About 50 demonstrators took their protest against Immigration and Customs Enforcement into the street in downtown Bellefonte on Wednesday night.
The protesters marched in the roadway on West High Street for about 10 minutes of the hourlong rally, which ended without incident.
Organized by the People’s Defense Front and the Student Committee for Defense and Solidarity, the “Drive Out ICE” protest was spurred on in part by recent immigration enforcement action in Bellefonte. Local immigrant rights groups, including the protest organizers and the Centre County Rapid Response Network, reported that on March 4 a man was arrested by ICE at the Centre County Courthouse.
The groups said that the man, who one protest organizer described as a food industry worker who has lived in the county for a decade, entered the courthouse for a “routine appointment” when plain-clothes ICE agents surrounded the building from the front and back. They said agents also unsuccessfully chased the man’s friend who had come with him to the courthouse and was sitting in a nearby vehicle.
“The goal tonight really was to show that people in Centre County, especially in Bellefonte, working people do not stand with ICE, strongly stand against the kidnapping that happened of one of our community members two weeks ago, and that we will fight back,” a protest organizer said. “We won’t sit back and take it. We are fighting against that; people here stand against that.”

Demonstrators stood in front of the courthouse for about 30 minutes starting at 7 p.m. on Wednesday, holding signs, chanting and listening to a few short speeches. They then filed behind banner-holders and began marching west on High Street as several participants split off to block cross-traffic, which was light.
After about five minutes, two Bellefonte police cruisers arrived and trailed behind the group. An officer told the group via loudspeaker to leave the roadway at least twice, but the march carried on through the Spring Street and Water Street intersections.
The protest stopped at the waterfront lot across from Talleyrand Park, and demonstrators remained there for another 20 minutes, again chanting, listening to remarks from organizers and jeering the nearby police officers, who they accused of being ICE enablers.

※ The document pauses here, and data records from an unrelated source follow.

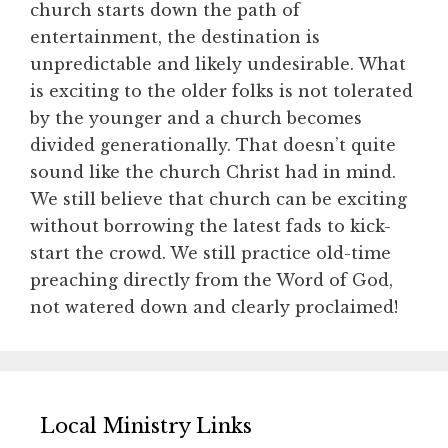
church starts down the path of
entertainment, the destination is
unpredictable and likely undesirable. What
is exciting to the older folks is not tolerated
by the younger and a church becomes
divided generationally. That doesn’t quite
sound like the church Christ had in mind.
We still believe that church can be exciting
without borrowing the latest fads to kick-
start the crowd. We still practice old-time
preaching directly from the Word of God,
not watered down and clearly proclaimed!
Local Ministry Links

Two Bellefonte cruisers and a Spring Township police vehicle remained on Dunlop and High Streets, but officers did not interact with the protesters.
Organizers pointed out that other immigration enforcement activity has taken place in Centre County over the past year, most notably in August when two dozen construction workers were taken into custody by federal agents during traffic stops while they were on their way to a job site at Mount Nittany Medical Center.

A representative of the People’s Defense Front said his group now organizes about 50 patrols a week to monitor for ICE activity.
“They’re in neighborhoods, they’re in workplaces, and what they are meant to do is to deter ICE, stop ICE, to send a message: If you want to come in here and kidnap one of our workers, we’re going to fight back,” he said. “… We’re going to fight back and we’re going to stop them and we’re not going to let anybody else get taken.”